Santé Canada a annoncé qu’elle élabore actuellement un projet de règlement visant à établir des concentrations maximales nationales précises en ce qui a trait à l’arsenic dans le riz vendu au Canada.
Le processus sera lancé au milieu de l’année 2019 et il débutera par une consultation de tous les intervenants. Ce processus prendra quelques mois. Pour déterminer si des mesures supplémentaires de gestion des risques sont nécessaires pour les aliments dont le riz blanc ou brun est le principal ingrédient, comme les aliments pour nourrissons, Santé Canada, en consultation avec l’ACIA, recueille des données supplémentaires sur les concentrations d’arsenic dans ces aliments.

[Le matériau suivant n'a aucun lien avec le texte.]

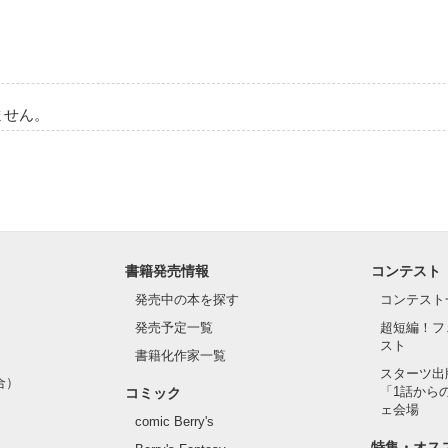
作品を読む
ません。


ら始まる、溺愛契約。

┈┈┈⋆

書籍発売情報
コンテスト
発売中の本を探す
コンテスト


発売予定一覧
超短編！フ
スト
書籍化作家一覧
スターツ出
限定ですが、

合）
「1話から
コミック
番外編も公開しています。

ェ会場
ださい︎︎︎︎☺︎

comic Berry's
特集・オス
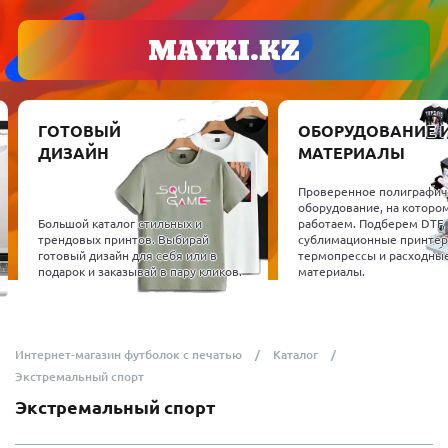
ГОТОВЫЙ
ОБОРУДОВАНИЕ 
ДИЗАЙН
МАТЕРИАЛЫ
Проверенное полиграфич
оборудование, на которо
Большой каталог стильных и
работаем. Подберем DTF,
трендовых принтов. Выбирай
сублимационные принтер
готовый дизайн для себя или в
термопрессы и расходны
подарок и заказывай в пару кликов.
материалы.
Интернет-магазин футболок с печатью
Каталог
Экстремальный спорт
Экстремальный спорт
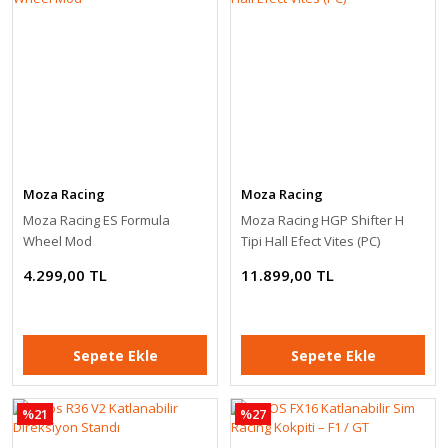
Koruyun
Kripto para dünyasında güvenlik en önemli
konulardan biridir. Seçux soğuk cüzdanlar,
kripto varlıklarınızı çevrimdışı bir ortamda
saklayarak maksimum güvenlik sunar.
KEŞFET
Moza Racing
Moza Racing
Moza Racing ES Formula
Moza Racing HGP Shifter H
Wheel Mod
Tipi Hall Efect Vites (PC)
Logitech
Simagic Yarış
Simracing Başlangıç Set ( G29+R36 Stand)
4.299,00 TL
11.899,00 TL
Ekipmanlarında Peşin
26.500,00 TL
Fiyatına 3 Taksit
Sepete Ekle
Sepete Ekle
Fırsatı!
Sepete Ekle
%21
%27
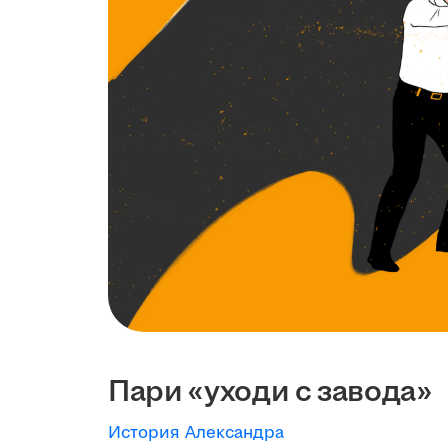
Пари «уходи с завода»
История Александра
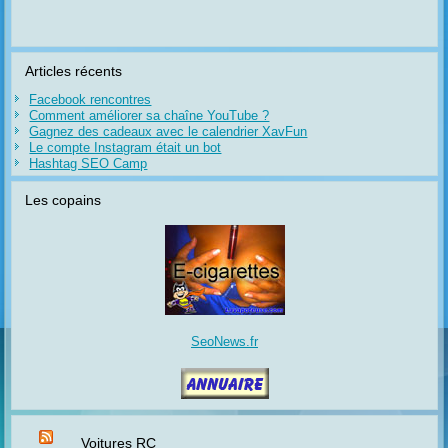
Articles récents
Facebook rencontres
Comment améliorer sa chaîne YouTube ?
Gagnez des cadeaux avec le calendrier XavFun
Le compte Instagram était un bot
Hashtag SEO Camp
Les copains
SeoNews.fr
Voitures RC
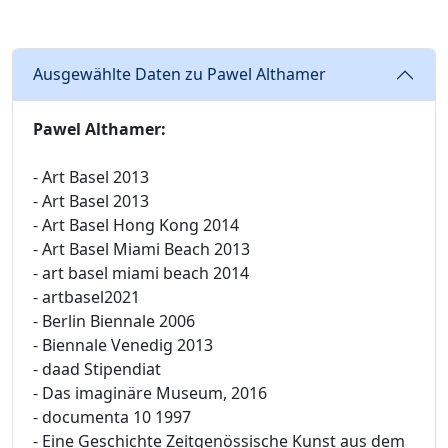
Ausgewählte Daten zu Pawel Althamer
Pawel Althamer:
- Art Basel 2013
- Art Basel 2013
- Art Basel Hong Kong 2014
- Art Basel Miami Beach 2013
- art basel miami beach 2014
- artbasel2021
- Berlin Biennale 2006
- Biennale Venedig 2013
- daad Stipendiat
- Das imaginäre Museum, 2016
- documenta 10 1997
- Eine Geschichte Zeitgenössische Kunst aus dem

« Les parents devraient exiger de connaître les taux d’arsenic dans les céréales de leurs enfants », estime Marion Nestle, qui pense que les compagnies devraient être contraintes d’afficher ces taux sur les emballages, pour une question de santé publique.
En attendant, Jackie Demers, nutritionniste et directrice générale du Dispensaire diététique de Montréal, suggère de diversifier l’alimentation des nourrissons.
« Les recommandations pour l’introduction des aliments auprès des enfants ont changé. On favorise des aliments riches en fer ou qui sont non transformés. On parle d’introduire la viande, les légumineuses. Donc, ce n’est plus obligatoire de passer par des céréales de riz enrichies. Je pense que ça aide, déjà, à réduire le risque d’exposition à l’arsenic », mentionne-t-elle.